Face à l’inflation, désaccord à la Fed sur le rythme de hausse des taux
La banque centrale américaine s’apprête à relever ses taux directeurs, pour lutter contre l’inflation, mais deux camps s’affrontent au sein de l’institution: ceux qui veulent agir vite et plaident pour une forte hausse, face aux partisans d’une première augmentation plus modérée.
“Personnellement, je ne vois aucun argument convaincant pour y aller fort au début”, a déclaré vendredi le président de la Fed de New York, John Williams, à des journalistes en marge d’une conférence en ligne à l’Université de New Jersey City.
Face à une inflation au plus haut depuis 40 ans, le débat n’est en effet plus de savoir si la puissante Réserve fédérale commencera ou non en mars à relever ses taux, mais de combien: 25 ou 50 points de base (soit 0,25 ou 0,50 point de pourcentage).
“Je ne pense pas que nous ayons besoin d’aller très vite au début”, a souligné John Williams, qui préfère par la suite, selon l’évolution de la situation, “ralentir ou accélérer”.

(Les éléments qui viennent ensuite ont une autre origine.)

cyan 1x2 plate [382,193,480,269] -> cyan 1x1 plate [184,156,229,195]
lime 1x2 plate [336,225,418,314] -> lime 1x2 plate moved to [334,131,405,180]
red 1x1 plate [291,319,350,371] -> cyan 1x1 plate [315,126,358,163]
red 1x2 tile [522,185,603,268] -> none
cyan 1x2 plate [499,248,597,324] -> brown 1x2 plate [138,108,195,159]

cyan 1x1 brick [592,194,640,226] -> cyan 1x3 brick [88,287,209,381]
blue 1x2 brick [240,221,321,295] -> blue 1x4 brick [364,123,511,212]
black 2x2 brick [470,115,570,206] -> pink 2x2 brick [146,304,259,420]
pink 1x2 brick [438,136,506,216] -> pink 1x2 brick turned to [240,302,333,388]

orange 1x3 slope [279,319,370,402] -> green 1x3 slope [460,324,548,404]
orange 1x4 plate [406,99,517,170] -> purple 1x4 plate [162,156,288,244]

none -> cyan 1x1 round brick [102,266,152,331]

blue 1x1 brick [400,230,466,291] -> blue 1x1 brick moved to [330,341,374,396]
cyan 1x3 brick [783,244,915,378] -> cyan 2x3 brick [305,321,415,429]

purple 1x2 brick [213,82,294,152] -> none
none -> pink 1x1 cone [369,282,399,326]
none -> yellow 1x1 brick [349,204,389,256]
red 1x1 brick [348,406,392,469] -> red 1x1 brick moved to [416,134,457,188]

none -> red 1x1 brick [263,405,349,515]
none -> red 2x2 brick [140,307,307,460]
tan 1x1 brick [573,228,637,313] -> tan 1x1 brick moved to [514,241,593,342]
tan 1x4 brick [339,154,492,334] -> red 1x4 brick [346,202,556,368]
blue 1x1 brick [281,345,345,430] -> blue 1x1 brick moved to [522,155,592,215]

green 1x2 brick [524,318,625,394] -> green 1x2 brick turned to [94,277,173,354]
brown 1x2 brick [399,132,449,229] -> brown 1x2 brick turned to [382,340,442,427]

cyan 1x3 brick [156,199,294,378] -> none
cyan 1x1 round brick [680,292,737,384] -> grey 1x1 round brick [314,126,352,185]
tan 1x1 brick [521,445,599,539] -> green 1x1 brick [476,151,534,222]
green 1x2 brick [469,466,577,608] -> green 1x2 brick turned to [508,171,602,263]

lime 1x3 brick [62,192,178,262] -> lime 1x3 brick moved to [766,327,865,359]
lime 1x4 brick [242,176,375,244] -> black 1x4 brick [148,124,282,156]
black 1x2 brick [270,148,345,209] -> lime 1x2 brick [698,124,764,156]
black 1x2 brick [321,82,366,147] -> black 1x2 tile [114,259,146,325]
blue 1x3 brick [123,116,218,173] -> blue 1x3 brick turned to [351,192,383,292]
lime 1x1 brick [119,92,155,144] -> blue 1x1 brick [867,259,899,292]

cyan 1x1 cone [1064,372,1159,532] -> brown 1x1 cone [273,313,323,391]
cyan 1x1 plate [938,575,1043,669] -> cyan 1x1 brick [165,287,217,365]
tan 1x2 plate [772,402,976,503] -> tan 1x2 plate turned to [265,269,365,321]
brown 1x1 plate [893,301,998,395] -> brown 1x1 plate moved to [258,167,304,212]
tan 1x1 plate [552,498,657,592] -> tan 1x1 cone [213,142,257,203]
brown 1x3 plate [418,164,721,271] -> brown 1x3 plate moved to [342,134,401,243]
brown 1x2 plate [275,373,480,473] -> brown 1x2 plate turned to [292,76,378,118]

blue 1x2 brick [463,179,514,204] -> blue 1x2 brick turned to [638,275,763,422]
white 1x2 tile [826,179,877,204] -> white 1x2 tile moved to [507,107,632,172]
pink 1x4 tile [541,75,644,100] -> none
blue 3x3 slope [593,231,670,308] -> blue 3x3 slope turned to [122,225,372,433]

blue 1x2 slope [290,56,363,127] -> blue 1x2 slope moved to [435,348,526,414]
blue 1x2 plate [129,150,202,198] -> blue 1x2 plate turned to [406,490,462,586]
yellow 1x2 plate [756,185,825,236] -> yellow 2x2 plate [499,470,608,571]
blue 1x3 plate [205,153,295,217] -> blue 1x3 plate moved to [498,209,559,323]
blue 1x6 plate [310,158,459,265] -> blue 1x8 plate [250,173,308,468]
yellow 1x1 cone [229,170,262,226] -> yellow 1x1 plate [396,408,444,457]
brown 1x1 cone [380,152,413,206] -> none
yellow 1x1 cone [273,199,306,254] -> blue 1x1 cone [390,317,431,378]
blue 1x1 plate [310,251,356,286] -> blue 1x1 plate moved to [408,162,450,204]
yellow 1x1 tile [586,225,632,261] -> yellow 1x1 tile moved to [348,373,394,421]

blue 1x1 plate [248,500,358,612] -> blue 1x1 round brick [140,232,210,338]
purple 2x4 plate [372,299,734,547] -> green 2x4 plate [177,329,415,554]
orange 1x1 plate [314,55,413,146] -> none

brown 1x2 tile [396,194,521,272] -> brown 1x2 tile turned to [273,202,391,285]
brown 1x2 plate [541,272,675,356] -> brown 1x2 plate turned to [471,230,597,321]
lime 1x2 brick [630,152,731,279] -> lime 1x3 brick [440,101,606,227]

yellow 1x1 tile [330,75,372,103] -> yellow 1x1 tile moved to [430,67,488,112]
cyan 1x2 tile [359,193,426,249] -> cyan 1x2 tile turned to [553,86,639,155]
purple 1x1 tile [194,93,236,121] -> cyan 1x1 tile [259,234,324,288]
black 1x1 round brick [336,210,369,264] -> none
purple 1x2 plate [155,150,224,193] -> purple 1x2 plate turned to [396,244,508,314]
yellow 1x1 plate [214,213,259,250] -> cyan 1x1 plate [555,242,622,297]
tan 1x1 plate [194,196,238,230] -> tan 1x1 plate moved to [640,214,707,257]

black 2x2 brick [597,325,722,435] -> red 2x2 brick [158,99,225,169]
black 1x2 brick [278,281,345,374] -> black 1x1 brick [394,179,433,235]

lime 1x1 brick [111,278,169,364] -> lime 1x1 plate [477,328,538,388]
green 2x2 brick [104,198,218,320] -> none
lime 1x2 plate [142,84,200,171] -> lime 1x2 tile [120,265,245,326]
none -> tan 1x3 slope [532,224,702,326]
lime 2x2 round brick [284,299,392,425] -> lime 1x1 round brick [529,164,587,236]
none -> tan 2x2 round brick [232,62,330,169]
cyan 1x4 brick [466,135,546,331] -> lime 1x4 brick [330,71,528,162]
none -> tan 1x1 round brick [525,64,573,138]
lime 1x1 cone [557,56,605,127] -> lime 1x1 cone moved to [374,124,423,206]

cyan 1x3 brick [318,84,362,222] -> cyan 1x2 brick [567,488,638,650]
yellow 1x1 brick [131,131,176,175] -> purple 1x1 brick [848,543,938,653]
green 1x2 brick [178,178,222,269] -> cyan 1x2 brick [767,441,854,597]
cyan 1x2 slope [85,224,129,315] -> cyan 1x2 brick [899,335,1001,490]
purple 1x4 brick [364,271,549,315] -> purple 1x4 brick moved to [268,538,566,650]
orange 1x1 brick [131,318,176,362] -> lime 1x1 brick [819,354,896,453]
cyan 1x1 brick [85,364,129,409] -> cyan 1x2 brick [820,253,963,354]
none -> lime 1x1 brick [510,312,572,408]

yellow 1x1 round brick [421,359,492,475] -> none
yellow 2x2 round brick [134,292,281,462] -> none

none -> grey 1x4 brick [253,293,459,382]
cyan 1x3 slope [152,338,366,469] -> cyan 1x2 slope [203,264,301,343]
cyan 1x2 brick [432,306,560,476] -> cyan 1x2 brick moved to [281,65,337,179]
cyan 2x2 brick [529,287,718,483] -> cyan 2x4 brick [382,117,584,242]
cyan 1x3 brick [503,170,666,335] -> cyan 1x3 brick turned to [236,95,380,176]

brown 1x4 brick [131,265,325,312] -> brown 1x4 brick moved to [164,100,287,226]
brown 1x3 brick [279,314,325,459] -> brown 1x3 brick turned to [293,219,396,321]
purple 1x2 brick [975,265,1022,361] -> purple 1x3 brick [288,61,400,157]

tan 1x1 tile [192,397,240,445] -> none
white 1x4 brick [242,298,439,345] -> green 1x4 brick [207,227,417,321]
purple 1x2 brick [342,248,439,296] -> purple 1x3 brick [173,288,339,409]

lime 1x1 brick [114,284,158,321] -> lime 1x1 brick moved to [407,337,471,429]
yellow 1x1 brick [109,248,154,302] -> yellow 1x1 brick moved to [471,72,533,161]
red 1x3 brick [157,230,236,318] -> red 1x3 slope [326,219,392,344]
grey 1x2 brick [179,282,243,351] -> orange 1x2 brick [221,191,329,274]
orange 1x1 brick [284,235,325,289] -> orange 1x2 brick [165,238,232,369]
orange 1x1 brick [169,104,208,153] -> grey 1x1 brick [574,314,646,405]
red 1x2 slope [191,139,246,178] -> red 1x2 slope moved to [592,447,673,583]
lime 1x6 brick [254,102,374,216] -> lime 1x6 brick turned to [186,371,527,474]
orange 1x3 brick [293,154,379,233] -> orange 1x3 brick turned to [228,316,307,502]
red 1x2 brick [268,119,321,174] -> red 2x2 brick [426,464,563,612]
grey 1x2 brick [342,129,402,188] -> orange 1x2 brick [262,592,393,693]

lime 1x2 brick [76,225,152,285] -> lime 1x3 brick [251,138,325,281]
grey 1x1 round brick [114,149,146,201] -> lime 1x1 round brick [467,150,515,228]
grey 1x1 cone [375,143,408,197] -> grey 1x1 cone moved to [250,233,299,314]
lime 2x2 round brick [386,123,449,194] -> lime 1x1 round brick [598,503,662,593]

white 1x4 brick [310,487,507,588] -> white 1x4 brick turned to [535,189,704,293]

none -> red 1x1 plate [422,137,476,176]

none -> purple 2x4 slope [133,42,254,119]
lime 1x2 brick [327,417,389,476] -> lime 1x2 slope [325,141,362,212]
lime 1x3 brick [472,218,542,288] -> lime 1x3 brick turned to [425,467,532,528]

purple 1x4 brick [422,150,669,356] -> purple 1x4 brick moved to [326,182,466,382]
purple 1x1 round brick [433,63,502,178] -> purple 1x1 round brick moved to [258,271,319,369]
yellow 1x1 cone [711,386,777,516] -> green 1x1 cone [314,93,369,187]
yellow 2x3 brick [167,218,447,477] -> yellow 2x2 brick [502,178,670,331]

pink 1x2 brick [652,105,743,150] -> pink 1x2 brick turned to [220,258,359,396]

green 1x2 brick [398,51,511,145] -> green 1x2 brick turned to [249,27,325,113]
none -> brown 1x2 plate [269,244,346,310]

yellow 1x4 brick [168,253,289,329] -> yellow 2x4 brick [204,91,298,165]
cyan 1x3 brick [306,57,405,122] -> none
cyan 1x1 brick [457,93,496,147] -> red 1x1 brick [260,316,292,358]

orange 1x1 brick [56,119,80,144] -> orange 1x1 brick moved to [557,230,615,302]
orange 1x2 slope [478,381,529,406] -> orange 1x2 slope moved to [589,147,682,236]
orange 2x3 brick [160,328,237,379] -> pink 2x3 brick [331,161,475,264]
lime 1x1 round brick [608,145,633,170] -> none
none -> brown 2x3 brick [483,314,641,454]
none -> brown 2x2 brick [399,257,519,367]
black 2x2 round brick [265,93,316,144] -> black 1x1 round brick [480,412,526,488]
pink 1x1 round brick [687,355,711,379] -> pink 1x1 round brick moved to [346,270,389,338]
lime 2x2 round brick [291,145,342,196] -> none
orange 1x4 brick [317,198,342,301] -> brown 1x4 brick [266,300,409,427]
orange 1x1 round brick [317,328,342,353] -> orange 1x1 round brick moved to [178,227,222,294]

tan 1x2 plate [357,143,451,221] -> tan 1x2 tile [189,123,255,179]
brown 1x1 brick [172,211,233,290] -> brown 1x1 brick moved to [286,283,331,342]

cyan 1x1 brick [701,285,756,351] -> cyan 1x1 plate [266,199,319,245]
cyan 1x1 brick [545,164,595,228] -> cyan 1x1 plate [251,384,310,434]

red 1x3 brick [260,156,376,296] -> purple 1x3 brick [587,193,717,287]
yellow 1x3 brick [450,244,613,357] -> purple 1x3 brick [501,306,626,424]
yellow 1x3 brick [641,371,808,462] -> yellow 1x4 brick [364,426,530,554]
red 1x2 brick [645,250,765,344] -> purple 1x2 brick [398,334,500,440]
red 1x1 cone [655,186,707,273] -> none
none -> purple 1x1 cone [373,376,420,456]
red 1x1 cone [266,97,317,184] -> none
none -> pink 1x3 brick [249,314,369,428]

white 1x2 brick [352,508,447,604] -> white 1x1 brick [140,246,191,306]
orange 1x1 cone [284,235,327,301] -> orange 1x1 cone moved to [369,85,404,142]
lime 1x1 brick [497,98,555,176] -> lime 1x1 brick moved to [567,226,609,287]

D’autres responsables ne partagent pas cet avis.
Notamment James Bullard, président de l’antenne de St. Louis de la Fed, qui plaide pour que les taux soient relevés au total de 100 points de base au cours des trois réunions au programme de la Fed d’ici le 1er juillet.
Ce qui suppose au moins une hausse de 50 points.
“Nous avons été surpris par la forte inflation. (…) Notre crédibilité est en jeu ici”, avait-il indiqué lundi.
Il avait mis en avant la nécessité de “réagir aux chiffres”, mais “de manière organisée et sans perturber les marchés”.
“Je pense que ma position est bonne et j’essaierai de convaincre mes collègues qu’elle est bonne”, avait-il ajouté, avant de réitérer, jeudi, ses craintes de voir une inflation “hors de contrôle”.
C’est en mai 2000 que la Fed avait, pour la dernière fois, eu recours à une hausse de 50 points de base.
Inflation à 3% fin 2022
La première économie du monde s’est rétablie des dommages causés par la pandémie de Covid-19. Mais elle est à présent menacée par un danger qu’elle n’avait plus vu depuis 40 ans: une inflation trop forte.
La hausse des prix a atteint 5,8% en 2021, selon l’indice PCE qui est privilégié par la Fed, son rythme le plus élevé depuis 1982, et surtout bien supérieur aux 2% à long terme que vise l’institution monétaire.
L’inflation sous-jacente, qui exclut les prix volatils de l’énergie et de l’alimentation, s’est élevée à 4,9%.
Relever les taux directeurs permet de faire baisser l’inflation, en renchérissant le coût du crédit, ce qui fait ralentir la demande de la part des consommateurs et entreprises.
Les taux sont depuis près de deux ans dans une fourchette de 0 à 0,25%. Ils avaient été brusquement abaissés en mars 2020, face à l’imminence aux Etats-Unis de la menace liée au Covid-19.
John Williams est optimiste quand à un ralentissement de l’inflation, et s’attend à ce que, d’ici fin 2022, “l’inflation des prix PCE revienne à environ 3%, avant de baisser encore l’année prochaine alors que les problèmes d’approvisionnement continueront de s’atténuer”.
Il table par ailleurs sur “une croissance du PIB d’un peu moins de 3% cette année” et un taux de chômage “autour de 3,5%” fin 2022.
Lorsque les taux auront commencé à remonter, “l’étape suivante consistera à entamer le processus de réduction (…) de nos avoirs en bons du Trésor et en MBS (produits financiers adossés à des prêts immobiliers, NDLR)”, a-t-il souligné.
Autrement dit, commencer à réduire le bilan de la Fed, gonflé par deux années d’achats d’actifs.
“En supposant que l’économie se développe à peu près comme prévu, je prévois que ce processus commencera plus tard cette année”, a souligné M. Williams.